WHAT IS NEEDED >>
Answer these questions from the book list post below:
(a) How many books from the goodreads list did the reading goal call for?
(b) Outside which hotel does Henry Lee come upon a crowd?
(c) From where do Kimberly Chang and her mother emigrate?

Sunday, November 3, 2013

Good Reads Lately

This year one of my 36 in 365 goals was to read 25 books from my goodreads list. I'm happy to say I've blown this one out of the water and am already on my 30th book with two months still left in the year. And only one of them did I have to listen to on double speed in order to finish in time for my book club meeting! Some are newer and some are older but hopefully this list of my favourites will help you find a book that you can't put down, because isn't that just the best? All of the summaries and images are copied from goodreads.com.

Hotel on the Corner of Bitter and Sweet by Jamie Ford
Henry Lee comes upon a crowd gathered outside the Panama Hotel, once the gateway to Seattle's Japantown. It has been boarded up for decades, but now the new owner has made an incredible discovery: the belongings of Japanese families, left when they were rounded up and sent to internment camps during World War II. As Henry looks on, the owner opens a Japanese parasol...

We are All Completely Beside Ourselves by Karen Joy Fowler
Meet the Cooke family. Our narrator is Rosemary Cooke. As a child, she never stopped talking; as a young woman, she has wrapped herself in silence: the silence of intentional forgetting, of protective cover. Something happened, something so awful she has buried it in the recesses of her mind...

Girl in Translation by Jean Kwok
When Kimberly Chang and her mother emigrate from Hong Kong to Brooklyn squalor, she quickly begins a secret double life: exceptional schoolgirl during the day, Chinatown sweatshop worked int he evenings. Disguising the more difficult truths of her life like the staggering degree of her poverty, the weight of her family's future resting on he shoulders, or her secret love for a factory boy who shares none of her talent or ambition. Kimberly learns to constantly translate not just her language but herself back and forth between the worlds she straddles...

Collected data entries:
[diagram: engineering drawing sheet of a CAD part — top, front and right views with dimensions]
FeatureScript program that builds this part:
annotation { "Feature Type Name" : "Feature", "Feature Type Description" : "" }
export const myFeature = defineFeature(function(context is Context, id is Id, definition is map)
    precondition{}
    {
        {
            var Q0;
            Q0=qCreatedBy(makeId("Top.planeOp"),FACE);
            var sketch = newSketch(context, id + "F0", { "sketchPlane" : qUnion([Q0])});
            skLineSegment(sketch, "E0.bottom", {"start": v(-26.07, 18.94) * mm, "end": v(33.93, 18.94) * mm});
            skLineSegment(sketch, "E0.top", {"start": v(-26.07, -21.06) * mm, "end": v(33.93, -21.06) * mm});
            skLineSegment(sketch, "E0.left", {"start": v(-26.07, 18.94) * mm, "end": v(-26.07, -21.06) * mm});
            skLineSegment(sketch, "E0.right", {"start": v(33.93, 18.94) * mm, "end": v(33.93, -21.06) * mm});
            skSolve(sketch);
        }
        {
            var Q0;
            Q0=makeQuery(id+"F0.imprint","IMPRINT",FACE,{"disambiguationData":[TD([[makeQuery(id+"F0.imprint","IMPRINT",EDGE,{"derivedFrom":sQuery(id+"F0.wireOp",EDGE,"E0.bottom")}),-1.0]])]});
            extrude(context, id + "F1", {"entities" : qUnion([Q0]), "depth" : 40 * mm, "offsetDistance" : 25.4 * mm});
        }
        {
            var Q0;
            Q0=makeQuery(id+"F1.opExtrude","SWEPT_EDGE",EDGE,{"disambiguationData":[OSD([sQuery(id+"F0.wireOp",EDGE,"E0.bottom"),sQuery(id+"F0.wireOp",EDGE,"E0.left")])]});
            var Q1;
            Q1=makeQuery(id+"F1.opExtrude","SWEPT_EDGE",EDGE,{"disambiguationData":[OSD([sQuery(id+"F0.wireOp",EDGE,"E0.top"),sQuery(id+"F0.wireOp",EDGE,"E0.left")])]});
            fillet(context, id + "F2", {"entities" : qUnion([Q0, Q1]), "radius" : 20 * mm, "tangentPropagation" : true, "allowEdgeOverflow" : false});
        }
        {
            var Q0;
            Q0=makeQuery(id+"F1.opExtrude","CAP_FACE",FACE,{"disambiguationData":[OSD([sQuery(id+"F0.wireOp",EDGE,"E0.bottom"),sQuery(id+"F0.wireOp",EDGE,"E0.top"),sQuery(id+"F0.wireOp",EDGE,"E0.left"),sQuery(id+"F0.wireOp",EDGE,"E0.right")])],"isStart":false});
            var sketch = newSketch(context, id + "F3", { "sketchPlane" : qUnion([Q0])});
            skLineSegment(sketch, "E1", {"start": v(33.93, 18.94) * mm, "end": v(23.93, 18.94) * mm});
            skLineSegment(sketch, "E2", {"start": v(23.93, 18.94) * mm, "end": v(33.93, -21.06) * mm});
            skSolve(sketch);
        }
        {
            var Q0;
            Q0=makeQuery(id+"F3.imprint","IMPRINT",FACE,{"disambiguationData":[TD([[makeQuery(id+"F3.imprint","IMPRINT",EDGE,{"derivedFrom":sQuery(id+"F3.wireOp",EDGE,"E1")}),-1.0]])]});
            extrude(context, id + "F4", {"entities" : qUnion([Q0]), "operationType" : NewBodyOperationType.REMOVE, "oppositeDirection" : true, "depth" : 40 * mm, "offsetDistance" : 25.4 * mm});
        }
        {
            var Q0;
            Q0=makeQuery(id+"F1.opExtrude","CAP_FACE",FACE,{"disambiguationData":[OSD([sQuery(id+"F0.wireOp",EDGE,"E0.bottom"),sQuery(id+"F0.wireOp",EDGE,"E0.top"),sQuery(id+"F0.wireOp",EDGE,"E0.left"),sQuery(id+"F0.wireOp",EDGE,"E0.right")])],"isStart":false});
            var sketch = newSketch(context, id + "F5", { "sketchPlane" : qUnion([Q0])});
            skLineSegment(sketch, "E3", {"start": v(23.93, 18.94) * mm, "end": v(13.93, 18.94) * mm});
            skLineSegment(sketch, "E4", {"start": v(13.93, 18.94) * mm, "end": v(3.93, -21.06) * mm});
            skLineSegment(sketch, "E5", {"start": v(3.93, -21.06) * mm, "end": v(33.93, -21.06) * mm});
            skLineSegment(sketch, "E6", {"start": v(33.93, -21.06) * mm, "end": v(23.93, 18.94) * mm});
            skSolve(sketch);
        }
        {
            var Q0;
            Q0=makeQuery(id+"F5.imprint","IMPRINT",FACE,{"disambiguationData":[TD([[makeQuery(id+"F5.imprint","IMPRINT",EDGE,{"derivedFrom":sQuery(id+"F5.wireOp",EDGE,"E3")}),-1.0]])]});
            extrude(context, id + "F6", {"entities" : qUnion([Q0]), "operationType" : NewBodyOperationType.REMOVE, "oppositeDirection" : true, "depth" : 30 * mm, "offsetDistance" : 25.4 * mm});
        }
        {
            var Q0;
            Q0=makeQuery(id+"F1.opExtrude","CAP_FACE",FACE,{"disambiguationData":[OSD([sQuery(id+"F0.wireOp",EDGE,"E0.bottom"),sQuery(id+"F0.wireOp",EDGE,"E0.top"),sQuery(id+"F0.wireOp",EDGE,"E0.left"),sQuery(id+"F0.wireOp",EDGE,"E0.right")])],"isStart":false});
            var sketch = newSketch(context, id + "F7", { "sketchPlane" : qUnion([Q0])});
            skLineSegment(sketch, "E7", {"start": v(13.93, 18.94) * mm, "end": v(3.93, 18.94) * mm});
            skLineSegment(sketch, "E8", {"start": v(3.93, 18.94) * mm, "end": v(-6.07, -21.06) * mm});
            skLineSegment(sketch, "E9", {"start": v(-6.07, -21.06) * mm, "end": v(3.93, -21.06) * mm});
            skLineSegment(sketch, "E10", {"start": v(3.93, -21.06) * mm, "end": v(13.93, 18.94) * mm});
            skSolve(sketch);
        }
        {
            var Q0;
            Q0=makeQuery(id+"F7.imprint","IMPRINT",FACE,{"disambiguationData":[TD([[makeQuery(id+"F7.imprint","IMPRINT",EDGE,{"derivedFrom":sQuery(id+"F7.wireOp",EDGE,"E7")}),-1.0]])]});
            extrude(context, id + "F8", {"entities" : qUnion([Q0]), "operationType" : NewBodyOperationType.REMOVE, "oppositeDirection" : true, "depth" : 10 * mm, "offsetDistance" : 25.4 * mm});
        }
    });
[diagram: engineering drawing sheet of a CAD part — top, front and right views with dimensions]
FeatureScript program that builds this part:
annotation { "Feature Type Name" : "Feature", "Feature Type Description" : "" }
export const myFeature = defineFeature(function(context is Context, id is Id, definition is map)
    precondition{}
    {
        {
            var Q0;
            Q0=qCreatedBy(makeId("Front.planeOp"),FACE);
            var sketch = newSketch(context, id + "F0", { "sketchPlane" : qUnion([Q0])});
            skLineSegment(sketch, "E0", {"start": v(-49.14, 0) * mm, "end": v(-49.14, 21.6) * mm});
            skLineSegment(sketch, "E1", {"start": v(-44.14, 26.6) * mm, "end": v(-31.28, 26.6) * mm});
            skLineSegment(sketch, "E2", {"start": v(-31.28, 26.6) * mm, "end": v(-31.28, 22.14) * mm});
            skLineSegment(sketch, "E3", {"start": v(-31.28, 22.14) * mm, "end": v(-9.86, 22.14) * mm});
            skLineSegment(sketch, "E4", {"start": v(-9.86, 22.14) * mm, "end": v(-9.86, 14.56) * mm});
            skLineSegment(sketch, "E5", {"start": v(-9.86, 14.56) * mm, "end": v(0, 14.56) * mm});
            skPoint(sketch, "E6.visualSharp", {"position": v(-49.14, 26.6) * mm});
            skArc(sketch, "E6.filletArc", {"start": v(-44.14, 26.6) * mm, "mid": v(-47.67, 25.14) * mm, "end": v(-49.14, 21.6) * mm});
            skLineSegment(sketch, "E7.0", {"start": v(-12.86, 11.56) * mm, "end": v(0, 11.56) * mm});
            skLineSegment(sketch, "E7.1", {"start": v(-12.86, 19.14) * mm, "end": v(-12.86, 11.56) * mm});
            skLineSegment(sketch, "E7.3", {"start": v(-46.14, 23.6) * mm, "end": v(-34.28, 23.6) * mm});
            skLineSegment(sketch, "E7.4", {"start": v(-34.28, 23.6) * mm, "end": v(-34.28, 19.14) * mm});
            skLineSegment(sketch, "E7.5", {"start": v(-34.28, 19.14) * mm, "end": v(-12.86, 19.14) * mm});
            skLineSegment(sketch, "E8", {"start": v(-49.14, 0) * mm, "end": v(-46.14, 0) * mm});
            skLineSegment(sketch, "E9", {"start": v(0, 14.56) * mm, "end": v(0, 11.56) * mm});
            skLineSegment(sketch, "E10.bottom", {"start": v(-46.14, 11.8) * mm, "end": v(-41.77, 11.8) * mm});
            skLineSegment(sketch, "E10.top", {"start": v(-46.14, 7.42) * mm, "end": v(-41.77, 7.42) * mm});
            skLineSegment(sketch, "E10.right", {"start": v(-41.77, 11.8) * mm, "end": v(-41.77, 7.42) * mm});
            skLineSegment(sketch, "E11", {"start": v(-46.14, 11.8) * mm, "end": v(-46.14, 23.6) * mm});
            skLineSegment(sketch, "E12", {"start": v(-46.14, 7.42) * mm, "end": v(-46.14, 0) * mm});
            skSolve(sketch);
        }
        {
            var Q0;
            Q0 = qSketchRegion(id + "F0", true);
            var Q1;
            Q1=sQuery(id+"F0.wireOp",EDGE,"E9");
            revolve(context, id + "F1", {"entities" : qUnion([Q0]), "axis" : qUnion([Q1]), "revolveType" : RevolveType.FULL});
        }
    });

OUTPUT BELOW >>
(a) 25 books
(b) The Panama Hotel
(c) Hong Kong